Page:Ivoi - L’Aéroplane fantôme.djvu/386

La bibliothèque libre.
Cette page a été validée par deux contributeurs.
376
L’AÉROPLANE-FANTÔME

Un instant après, la barque se rangeait le long du bordage. Une silhouette humaine se dressait, escaladait l’échelle avec la prestesse d’un clown, et sautant sur le pont se plantait devant Von Karch en disant :

— M. Von Karch.

Celui-ci ne put retenir une exclamation stupéfaite.

Brumsen était grand, sec, solidement charpenté, âgé d’environ quarante ans.
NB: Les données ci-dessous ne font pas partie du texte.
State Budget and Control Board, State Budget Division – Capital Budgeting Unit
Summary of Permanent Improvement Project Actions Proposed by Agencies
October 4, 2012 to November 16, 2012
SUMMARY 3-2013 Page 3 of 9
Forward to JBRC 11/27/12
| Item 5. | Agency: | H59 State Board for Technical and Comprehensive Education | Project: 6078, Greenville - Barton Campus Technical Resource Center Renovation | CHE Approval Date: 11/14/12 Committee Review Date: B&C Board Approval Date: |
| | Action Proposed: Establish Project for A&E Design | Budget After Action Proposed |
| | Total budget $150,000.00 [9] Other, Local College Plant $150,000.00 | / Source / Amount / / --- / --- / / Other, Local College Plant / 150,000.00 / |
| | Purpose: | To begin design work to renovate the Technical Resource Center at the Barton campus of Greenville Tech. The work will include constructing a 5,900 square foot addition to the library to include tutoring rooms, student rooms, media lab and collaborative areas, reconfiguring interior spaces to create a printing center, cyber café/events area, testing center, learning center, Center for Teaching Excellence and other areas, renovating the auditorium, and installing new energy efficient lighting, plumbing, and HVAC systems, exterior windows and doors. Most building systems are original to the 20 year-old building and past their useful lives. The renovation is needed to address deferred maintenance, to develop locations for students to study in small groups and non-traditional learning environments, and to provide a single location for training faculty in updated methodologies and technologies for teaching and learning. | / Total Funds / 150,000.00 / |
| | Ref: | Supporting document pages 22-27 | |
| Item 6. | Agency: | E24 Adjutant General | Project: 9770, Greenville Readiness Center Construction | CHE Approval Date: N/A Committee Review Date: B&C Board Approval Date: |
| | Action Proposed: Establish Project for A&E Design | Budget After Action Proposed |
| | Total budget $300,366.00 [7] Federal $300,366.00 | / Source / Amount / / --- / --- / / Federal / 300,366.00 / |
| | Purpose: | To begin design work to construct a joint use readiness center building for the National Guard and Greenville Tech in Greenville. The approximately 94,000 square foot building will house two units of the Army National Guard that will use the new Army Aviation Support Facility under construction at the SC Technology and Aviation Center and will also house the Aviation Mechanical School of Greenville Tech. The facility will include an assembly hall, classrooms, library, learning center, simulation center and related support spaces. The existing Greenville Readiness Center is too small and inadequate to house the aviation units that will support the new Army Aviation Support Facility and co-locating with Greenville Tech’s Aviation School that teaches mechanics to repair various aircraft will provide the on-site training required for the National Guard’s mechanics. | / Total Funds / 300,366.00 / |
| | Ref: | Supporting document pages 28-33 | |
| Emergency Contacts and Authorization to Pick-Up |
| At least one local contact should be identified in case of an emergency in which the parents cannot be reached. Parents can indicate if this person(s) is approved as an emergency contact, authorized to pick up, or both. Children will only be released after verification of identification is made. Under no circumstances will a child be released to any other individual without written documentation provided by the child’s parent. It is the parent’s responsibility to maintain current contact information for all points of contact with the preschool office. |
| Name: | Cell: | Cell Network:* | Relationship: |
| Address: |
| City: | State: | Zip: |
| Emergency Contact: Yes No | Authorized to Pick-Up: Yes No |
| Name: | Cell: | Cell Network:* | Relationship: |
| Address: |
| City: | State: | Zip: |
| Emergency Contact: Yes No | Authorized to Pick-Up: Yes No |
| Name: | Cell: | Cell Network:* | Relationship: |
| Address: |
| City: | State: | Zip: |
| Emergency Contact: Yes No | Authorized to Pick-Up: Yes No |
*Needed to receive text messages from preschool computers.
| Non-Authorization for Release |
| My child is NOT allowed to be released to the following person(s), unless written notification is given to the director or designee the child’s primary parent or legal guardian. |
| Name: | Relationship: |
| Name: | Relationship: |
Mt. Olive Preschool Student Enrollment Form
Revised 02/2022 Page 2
Le nouveau venu en comptait peut-être seize. C’était un jeune métis à la physionomie moqueuse, vêtu du pantalon mexicain ouvert sur le côté de la jambe, et agrémenté de boutons dorés, la taille emprisonnée dans une large ceinture de soie, sur laquelle bouffait une chemise de laine, agrémentée de broderies filigranées d’or. Le visiteur tenait respectueusement à la main, sa coiffure, une simple toque de drap brodée également.

— Mais vous n’êtes pas Brumsen, réussit enfin à prononcer l’espion.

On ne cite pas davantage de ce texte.